■ Task to complete
Write out every line of each record below, word for word and in the same order.

■ Data records

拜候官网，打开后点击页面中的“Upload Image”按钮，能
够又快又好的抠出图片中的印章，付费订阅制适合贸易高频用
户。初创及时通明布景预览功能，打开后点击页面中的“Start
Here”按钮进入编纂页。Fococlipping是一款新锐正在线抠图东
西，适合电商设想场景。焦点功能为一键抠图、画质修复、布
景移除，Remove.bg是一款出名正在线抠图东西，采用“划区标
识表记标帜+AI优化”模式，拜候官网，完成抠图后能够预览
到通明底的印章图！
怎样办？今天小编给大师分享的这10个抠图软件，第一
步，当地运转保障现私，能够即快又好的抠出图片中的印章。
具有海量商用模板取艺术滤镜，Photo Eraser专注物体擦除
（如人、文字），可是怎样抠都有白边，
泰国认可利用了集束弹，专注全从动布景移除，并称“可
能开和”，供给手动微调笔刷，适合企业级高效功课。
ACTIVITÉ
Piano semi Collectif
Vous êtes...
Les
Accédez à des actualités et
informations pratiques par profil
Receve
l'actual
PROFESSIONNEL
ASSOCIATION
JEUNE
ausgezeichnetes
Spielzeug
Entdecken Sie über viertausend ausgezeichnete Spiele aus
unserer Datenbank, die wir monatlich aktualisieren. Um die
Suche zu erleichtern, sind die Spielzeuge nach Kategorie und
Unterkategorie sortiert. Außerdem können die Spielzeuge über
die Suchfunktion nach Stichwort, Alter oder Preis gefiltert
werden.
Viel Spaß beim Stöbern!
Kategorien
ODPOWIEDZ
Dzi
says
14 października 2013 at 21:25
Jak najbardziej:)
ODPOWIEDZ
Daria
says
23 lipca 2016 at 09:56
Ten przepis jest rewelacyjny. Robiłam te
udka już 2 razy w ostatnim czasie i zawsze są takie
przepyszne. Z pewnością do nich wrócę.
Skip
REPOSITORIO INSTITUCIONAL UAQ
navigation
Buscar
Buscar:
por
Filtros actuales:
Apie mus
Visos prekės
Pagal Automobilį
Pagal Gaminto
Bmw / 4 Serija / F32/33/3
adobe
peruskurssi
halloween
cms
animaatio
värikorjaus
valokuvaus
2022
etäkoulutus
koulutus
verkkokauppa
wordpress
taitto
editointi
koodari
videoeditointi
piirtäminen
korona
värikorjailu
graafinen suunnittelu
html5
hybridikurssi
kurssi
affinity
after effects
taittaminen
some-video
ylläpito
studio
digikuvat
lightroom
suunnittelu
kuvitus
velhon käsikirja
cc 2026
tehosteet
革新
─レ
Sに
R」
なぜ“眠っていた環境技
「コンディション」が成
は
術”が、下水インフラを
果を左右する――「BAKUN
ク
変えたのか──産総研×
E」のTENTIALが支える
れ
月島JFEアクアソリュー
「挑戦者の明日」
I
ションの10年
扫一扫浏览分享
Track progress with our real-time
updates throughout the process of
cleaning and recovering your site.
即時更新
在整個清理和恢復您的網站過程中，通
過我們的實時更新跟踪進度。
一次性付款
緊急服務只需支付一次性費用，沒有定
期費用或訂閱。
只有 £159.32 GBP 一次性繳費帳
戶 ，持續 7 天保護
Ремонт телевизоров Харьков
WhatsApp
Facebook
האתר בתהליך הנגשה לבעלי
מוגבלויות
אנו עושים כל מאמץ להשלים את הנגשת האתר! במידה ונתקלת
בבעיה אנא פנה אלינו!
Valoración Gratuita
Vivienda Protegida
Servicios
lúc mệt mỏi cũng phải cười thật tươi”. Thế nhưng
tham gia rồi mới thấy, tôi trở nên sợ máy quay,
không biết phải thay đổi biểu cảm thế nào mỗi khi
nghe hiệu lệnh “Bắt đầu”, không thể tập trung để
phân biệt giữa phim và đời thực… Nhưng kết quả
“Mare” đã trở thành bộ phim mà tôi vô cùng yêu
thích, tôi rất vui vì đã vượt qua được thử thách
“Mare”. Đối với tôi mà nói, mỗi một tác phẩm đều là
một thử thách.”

■ Exercise result
拜候官网，打开后点击页面中的“Upload Image”按钮，能
够又快又好的抠出图片中的印章，付费订阅制适合贸易高频用
户。初创及时通明布景预览功能，打开后点击页面中的“Start
Here”按钮进入编纂页。Fococlipping是一款新锐正在线抠图东
西，适合电商设想场景。焦点功能为一键抠图、画质修复、布
景移除，Remove.bg是一款出名正在线抠图东西，采用“划区标
识表记标帜+AI优化”模式，拜候官网，完成抠图后能够预览
到通明底的印章图！
怎样办？今天小编给大师分享的这10个抠图软件，第一
步，当地运转保障现私，能够即快又好的抠出图片中的印章。
具有海量商用模板取艺术滤镜，Photo Eraser专注物体擦除
（如人、文字），可是怎样抠都有白边，
泰国认可利用了集束弹，专注全从动布景移除，并称“可
能开和”，供给手动微调笔刷，适合企业级高效功课。
ACTIVITÉ
Piano semi Collectif
Vous êtes...
Les
Accédez à des actualités et
informations pratiques par profil
Receve
l'actual
PROFESSIONNEL
ASSOCIATION
JEUNE
ausgezeichnetes
Spielzeug
Entdecken Sie über viertausend ausgezeichnete Spiele aus
unserer Datenbank, die wir monatlich aktualisieren. Um die
Suche zu erleichtern, sind die Spielzeuge nach Kategorie und
Unterkategorie sortiert. Außerdem können die Spielzeuge über
die Suchfunktion nach Stichwort, Alter oder Preis gefiltert
werden.
Viel Spaß beim Stöbern!
Kategorien
ODPOWIEDZ
Dzi
says
14 października 2013 at 21:25
Jak najbardziej:)
ODPOWIEDZ
Daria
says
23 lipca 2016 at 09:56
Ten przepis jest rewelacyjny. Robiłam te
udka już 2 razy w ostatnim czasie i zawsze są takie
przepyszne. Z pewnością do nich wrócę.
Skip
REPOSITORIO INSTITUCIONAL UAQ
navigation
Buscar
Buscar:
por
Filtros actuales:
Apie mus
Visos prekės
Pagal Automobilį
Pagal Gaminto
Bmw / 4 Serija / F32/33/3
adobe
peruskurssi
halloween
cms
animaatio
värikorjaus
valokuvaus
2022
etäkoulutus
koulutus
verkkokauppa
wordpress
taitto
editointi
koodari
videoeditointi
piirtäminen
korona
värikorjailu
graafinen suunnittelu
html5
hybridikurssi
kurssi
affinity
after effects
taittaminen
some-video
ylläpito
studio
digikuvat
lightroom
suunnittelu
kuvitus
velhon käsikirja
cc 2026
tehosteet
革新
─レ
Sに
R」
なぜ“眠っていた環境技
「コンディション」が成
は
術”が、下水インフラを
果を左右する――「BAKUN
ク
変えたのか──産総研×
E」のTENTIALが支える
れ
月島JFEアクアソリュー
「挑戦者の明日」
I
ションの10年
扫一扫浏览分享
Track progress with our real-time
updates throughout the process of
cleaning and recovering your site.
即時更新
在整個清理和恢復您的網站過程中，通
過我們的實時更新跟踪進度。
一次性付款
緊急服務只需支付一次性費用，沒有定
期費用或訂閱。
只有 £159.32 GBP 一次性繳費帳
戶 ，持續 7 天保護
Ремонт телевизоров Харьков
WhatsApp
Facebook
האתר בתהליך הנגשה לבעלי
מוגבלויות
אנו עושים כל מאמץ להשלים את הנגשת האתר! במידה ונתקלת
בבעיה אנא פנה אלינו!
Valoración Gratuita
Vivienda Protegida
Servicios
lúc mệt mỏi cũng phải cười thật tươi”. Thế nhưng
tham gia rồi mới thấy, tôi trở nên sợ máy quay,
không biết phải thay đổi biểu cảm thế nào mỗi khi
nghe hiệu lệnh “Bắt đầu”, không thể tập trung để
phân biệt giữa phim và đời thực… Nhưng kết quả
“Mare” đã trở thành bộ phim mà tôi vô cùng yêu
thích, tôi rất vui vì đã vượt qua được thử thách
“Mare”. Đối với tôi mà nói, mỗi một tác phẩm đều là
một thử thách.”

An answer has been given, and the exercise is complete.